La passion pour les eaux thermales de la Rome antique arriva jusqu’aux extrêmes périphéries de leur empire, une province importante et proche comme la Sardaigne ne pouvait pas manquer. Ils construisirent dans l’Île leur principal établissement thermal à Fordongianus, pour exploiter des eaux qui remontent très chaudes (à 54 degrés) à la surface en conservant leurs propriétés bienfaisantes.
L’histoire des thermes, cependant, ici, comme dans tant d’autres établissements thermales insulaires, est beaucoup plus ancienne, elle remonte à la préhistoire : les Sardes prénuragiques et nuragiques considéraient ces eaux comme sacrées et les utilisaient déjà pour se soigner. Des sources et des puits sacrés attiraient ici les populations proto-sardes d’autres territoires insulaires proches et lointains, en effet les plateaux autour du village actuel sont constellés de sites préhistoriques, parmi lesquels Casteddu ecciu et différentes nécropoles en domus de Janas.
L’ensemble thermal romain fut édifié au bord du fleuve Tirso, précisément sur le site de Caddas (chaudes, justement) que les Romains appelèrent des aquae ypsitanae. L’empereur Trajan voulut que l’établissement soit bâti en bordure du centre urbain de Forum Traiani, le grand marché d’échange entre les populations romanisées de l’arrière-pays derrière le golfe d’Oristano et les communautés du nord et du sud de l’Île. Avec la construction de l’ensemble le forum devint également un lieu de bien-être et d’agrégation sociale, en plus des baignades dans les piscines, on se promenait le long des portiques autour des bassins en discutant de politique et d’affaires : Forum Traiani devint une destination convoitée pour cultiver la santé physique et mentale et les plaisirs de la vie. L’architecture, avec portique, salles et bassins, est encore aujourd’hui imposante et fait comprendre combien elle devait l'être à l’époque de la Rome impériale.
Au centre de l’établissement on trouve une grande piscine rectangulaire réservée aux bains dans l’eau tiède (tepidarium), autrefois couverte d’une voûte en berceau et entourée de portiques où l’on faisait halte et on se reposait entre un bain et l’autre.
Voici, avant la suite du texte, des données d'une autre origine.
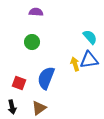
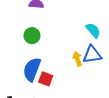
blue semicircle: (46, 78) -> (32, 69), moved
red square: (19, 83) -> (46, 79), moved

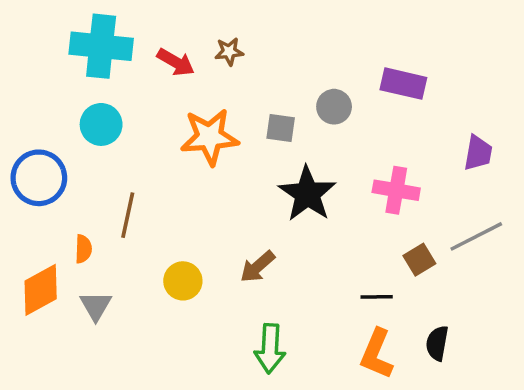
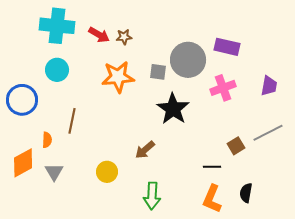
brown star: (229, 52) -> (124, 37), moved
gray circle: (334, 107) -> (188, 60), size x1.8
pink cross: (396, 190) -> (223, 88), moved, turned -30
yellow circle: (183, 281) -> (107, 172), moved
Sur les côtés des bassins de captation et de mélange et le Nymphée, un grand bassin entouré de niches pour l’exposition de statues et de cippes votives, il y avait l’espace sacré pour le culte des pouvoirs curatifs des aquae calidae. Le circuit des piscines thermales est plus isolé, des bains chauds (calidaria) au frigidarium avec des vestiaires et des espaces réservés à la restauration.
Autour de l’établissement thermal on construisit des maisons patriciennes, ‘structures d’accueil ’pour héberger les visiteurs, des édifices pour les activités civiles et les cultes funéraires, aujourd’hui le plus souvent englobées dans le sous-sol de l’agglomération de Fordongianus qui, dans de nombreux points de sa trame urbaine affiche les marques des anciens vestiges. Avec la chute de l’empire romain, les thermes furent lentement abandonnés, le coup de grâce arriva au Moyen-âge, quand ils furent démantelés pour y construire des églises, couvents et lieux de culte. Seules les parties de l’établissement strictement thérapeutiques et quelques autres échappèrent à la nouvelle vision du monde, fort heureusement suffisants pour poursuivre la tradition thermale et à faire aujourd’hui encore de l’ancien Forum Traiani un lieu de bien-être par excellence.